[Extract provided]
= Beginning of Section =

Note

This is a community plugin, an external project maintained by its respective author. Community plugins are not part of FiftyOne core and may change independently. Please review each plugin’s documentation and license before use.

Implementing MedGemma 1.5 as a Remote Zoo Model for FiftyOne#

Eval MedGemma Classifications

This repository integrates Google’s MedGemma models with FiftyOne, allowing you to easily use these powerful medical AI models for analyzing and classifying medical images in your FiftyOne datasets.

ℹ Important! Be sure to request access to the model!#

This is a gated model, so you will need to fill out the form on the model card: https://huggingface.co/google/medgemma-1.5-4b-it

Approval should be instantaneous.

You’ll also have to set your Hugging Face in your enviornment:

export HF_TOKEN="your_token"

= End of Section =

[Material provided]
= Beginning of Section =

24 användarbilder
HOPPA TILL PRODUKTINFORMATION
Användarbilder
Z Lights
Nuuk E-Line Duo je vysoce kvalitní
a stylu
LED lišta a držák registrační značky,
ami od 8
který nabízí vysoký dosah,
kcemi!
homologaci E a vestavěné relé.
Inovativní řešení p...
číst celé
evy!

= End of Section =
= Beginning of Section =

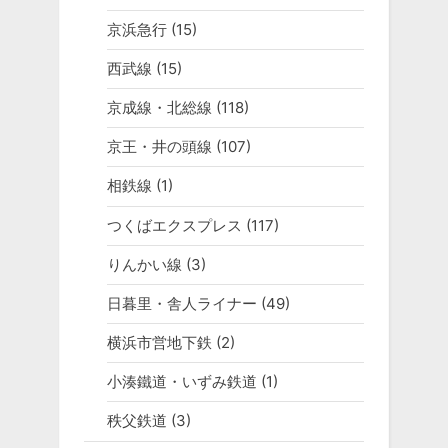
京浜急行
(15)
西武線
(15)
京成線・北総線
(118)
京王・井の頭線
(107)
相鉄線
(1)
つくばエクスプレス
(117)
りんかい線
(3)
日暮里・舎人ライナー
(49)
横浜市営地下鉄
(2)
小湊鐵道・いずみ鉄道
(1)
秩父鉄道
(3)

= End of Section =
= Beginning of Section =

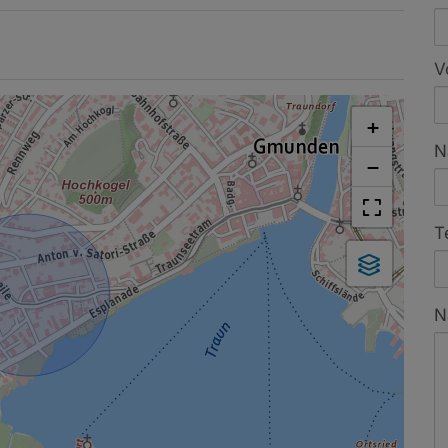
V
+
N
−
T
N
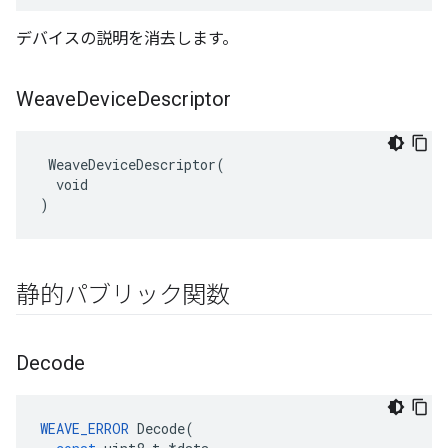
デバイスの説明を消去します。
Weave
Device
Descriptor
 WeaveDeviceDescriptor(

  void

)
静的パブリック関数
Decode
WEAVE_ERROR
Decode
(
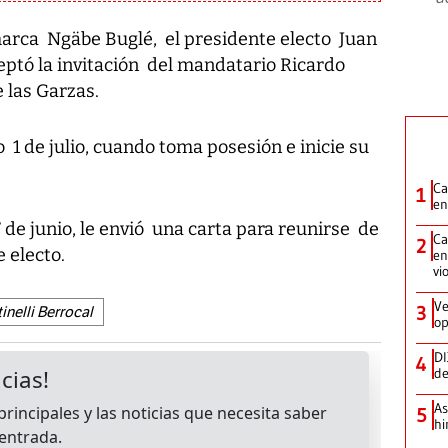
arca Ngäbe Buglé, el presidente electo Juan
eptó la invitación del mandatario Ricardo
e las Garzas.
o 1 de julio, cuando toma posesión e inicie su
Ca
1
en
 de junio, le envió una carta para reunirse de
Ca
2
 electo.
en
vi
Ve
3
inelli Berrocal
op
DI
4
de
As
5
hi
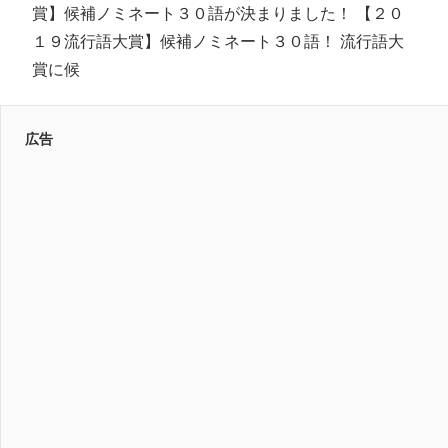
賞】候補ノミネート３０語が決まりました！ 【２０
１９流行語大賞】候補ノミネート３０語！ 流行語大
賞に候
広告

= End of Section =

[Activities]
**A.** Summarize the MedGemma plugin page in two sentences.
**B.** Translate this sentence from the MedGemma plugin page into Spanish: "This is a community plugin, an external project maintained by its respective author."
The records have nothing to do with the MedGemma plugin page.

[Exercise answers]
**A.** This community plugin integrates Google's MedGemma models with FiftyOne so they can be used to analyze and classify medical images in FiftyOne datasets, and it is not part of FiftyOne core and may change independently. Because the model is gated, users must request access through the form on the model card, and they also need to set their Hugging Face token in their environment.

**B.** Este es un plugin comunitario, un proyecto externo mantenido por su respectivo autor.